DATASET EXCERPT ::

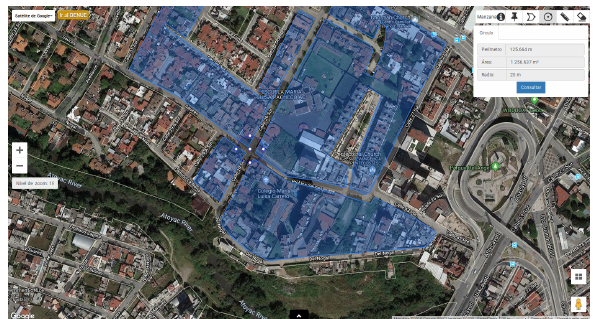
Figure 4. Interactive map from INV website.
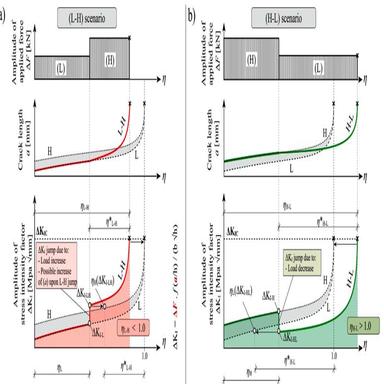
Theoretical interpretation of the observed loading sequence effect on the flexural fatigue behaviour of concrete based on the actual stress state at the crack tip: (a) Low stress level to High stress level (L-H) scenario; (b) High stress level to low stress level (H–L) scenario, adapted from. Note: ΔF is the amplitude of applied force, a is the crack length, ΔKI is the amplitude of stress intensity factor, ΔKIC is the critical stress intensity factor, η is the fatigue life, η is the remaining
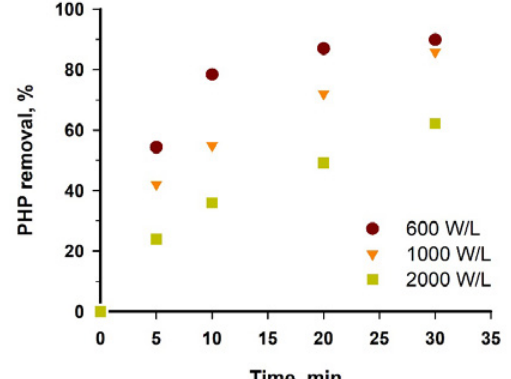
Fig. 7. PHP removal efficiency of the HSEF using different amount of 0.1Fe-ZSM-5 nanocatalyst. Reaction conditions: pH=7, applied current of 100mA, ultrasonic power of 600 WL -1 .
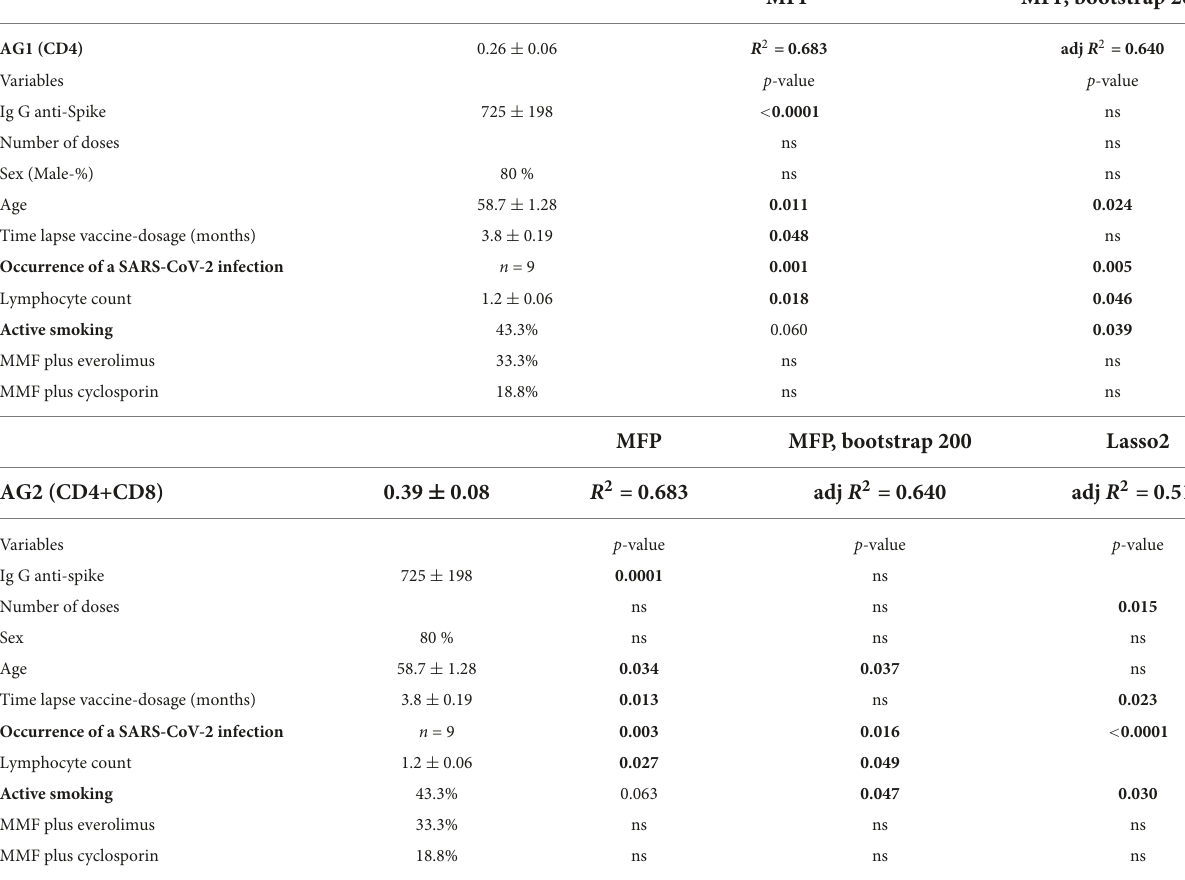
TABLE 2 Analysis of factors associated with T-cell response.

ASSIGNED TASK :: Report each line above that includes the string "from".

OUTPUT ::
Figure 4. Interactive map from INV website.
Theoretical interpretation of the observed loading sequence effect on the flexural fatigue behaviour of concrete based on the actual stress state at the crack tip: (a) Low stress level to High stress level (L-H) scenario; (b) High stress level to low stress level (H–L) scenario, adapted from. Note: ΔF is the amplitude of applied force, a is the crack length, ΔKI is the amplitude of stress intensity factor, ΔKIC is the critical stress intensity factor, η is the fatigue life, η is the remaining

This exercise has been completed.